- Records contained in a dataset -

□ □ □

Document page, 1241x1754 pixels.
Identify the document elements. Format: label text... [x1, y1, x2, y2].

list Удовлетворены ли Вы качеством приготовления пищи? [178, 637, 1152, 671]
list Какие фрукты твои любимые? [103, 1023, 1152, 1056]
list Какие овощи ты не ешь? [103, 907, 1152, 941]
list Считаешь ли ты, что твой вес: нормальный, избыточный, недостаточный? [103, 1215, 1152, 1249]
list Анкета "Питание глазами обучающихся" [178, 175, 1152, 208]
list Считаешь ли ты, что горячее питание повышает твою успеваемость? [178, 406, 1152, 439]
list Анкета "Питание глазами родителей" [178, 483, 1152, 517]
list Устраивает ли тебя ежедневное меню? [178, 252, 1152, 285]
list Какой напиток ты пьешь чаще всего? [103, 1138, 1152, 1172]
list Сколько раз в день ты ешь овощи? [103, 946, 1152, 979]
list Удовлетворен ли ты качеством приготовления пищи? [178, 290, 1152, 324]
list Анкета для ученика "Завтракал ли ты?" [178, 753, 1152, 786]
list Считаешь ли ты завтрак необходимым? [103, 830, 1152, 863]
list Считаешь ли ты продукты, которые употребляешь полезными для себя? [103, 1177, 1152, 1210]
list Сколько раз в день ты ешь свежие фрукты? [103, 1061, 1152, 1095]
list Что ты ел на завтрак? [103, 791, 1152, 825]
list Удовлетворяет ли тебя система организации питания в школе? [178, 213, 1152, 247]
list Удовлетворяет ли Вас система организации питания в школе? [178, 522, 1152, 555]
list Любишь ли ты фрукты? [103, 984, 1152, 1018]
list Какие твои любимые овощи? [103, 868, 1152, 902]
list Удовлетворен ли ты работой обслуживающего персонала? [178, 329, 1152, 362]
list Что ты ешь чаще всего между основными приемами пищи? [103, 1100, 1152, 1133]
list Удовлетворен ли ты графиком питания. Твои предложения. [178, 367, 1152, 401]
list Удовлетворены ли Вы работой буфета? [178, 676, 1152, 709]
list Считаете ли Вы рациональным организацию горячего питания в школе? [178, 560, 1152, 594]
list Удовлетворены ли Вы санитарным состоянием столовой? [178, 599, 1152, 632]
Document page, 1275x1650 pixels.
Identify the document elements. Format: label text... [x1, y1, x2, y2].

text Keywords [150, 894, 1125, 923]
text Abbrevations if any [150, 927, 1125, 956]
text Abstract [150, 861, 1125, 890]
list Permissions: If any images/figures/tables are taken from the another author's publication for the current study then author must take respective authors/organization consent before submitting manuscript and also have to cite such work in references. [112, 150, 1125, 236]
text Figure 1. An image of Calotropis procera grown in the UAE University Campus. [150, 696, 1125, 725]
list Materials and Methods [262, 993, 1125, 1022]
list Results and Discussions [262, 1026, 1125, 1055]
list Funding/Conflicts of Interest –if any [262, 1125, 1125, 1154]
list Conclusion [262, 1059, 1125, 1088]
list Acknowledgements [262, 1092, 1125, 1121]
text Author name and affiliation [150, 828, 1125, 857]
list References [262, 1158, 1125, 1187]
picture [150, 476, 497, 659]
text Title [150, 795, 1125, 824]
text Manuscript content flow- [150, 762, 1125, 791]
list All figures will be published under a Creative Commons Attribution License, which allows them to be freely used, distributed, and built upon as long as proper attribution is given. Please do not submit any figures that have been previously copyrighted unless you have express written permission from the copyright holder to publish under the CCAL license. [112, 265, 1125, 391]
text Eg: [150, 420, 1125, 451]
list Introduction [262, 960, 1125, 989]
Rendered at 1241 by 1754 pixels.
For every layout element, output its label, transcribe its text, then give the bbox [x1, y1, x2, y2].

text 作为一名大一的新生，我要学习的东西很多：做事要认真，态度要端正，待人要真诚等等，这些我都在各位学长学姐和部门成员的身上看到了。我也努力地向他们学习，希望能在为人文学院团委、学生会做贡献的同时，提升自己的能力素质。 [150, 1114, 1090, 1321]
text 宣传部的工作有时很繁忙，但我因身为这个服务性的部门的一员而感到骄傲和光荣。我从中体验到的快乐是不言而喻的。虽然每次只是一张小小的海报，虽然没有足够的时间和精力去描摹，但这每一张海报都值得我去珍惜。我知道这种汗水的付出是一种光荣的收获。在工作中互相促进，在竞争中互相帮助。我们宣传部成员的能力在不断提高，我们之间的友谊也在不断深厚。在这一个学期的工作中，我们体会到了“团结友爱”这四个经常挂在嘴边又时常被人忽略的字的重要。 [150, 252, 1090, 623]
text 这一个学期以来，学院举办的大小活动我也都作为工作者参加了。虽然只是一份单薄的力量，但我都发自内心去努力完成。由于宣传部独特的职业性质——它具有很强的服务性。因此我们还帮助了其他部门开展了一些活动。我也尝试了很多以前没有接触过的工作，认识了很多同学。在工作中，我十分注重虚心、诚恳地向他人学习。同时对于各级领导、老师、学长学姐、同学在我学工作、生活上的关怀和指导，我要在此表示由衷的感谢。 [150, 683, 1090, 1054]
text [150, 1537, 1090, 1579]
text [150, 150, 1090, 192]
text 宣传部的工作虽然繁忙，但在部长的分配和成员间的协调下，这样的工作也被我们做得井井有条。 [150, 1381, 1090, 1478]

□ □ □

- TASK BRIEF -
Give again only the lines starting at the one that contains "text [150, 150, 1090, 192]" and running to the end of the data.

- SOLVED PROBLEM -
text [150, 150, 1090, 192]
text 宣传部的工作虽然繁忙，但在部长的分配和成员间的协调下，这样的工作也被我们做得井井有条。 [150, 1381, 1090, 1478]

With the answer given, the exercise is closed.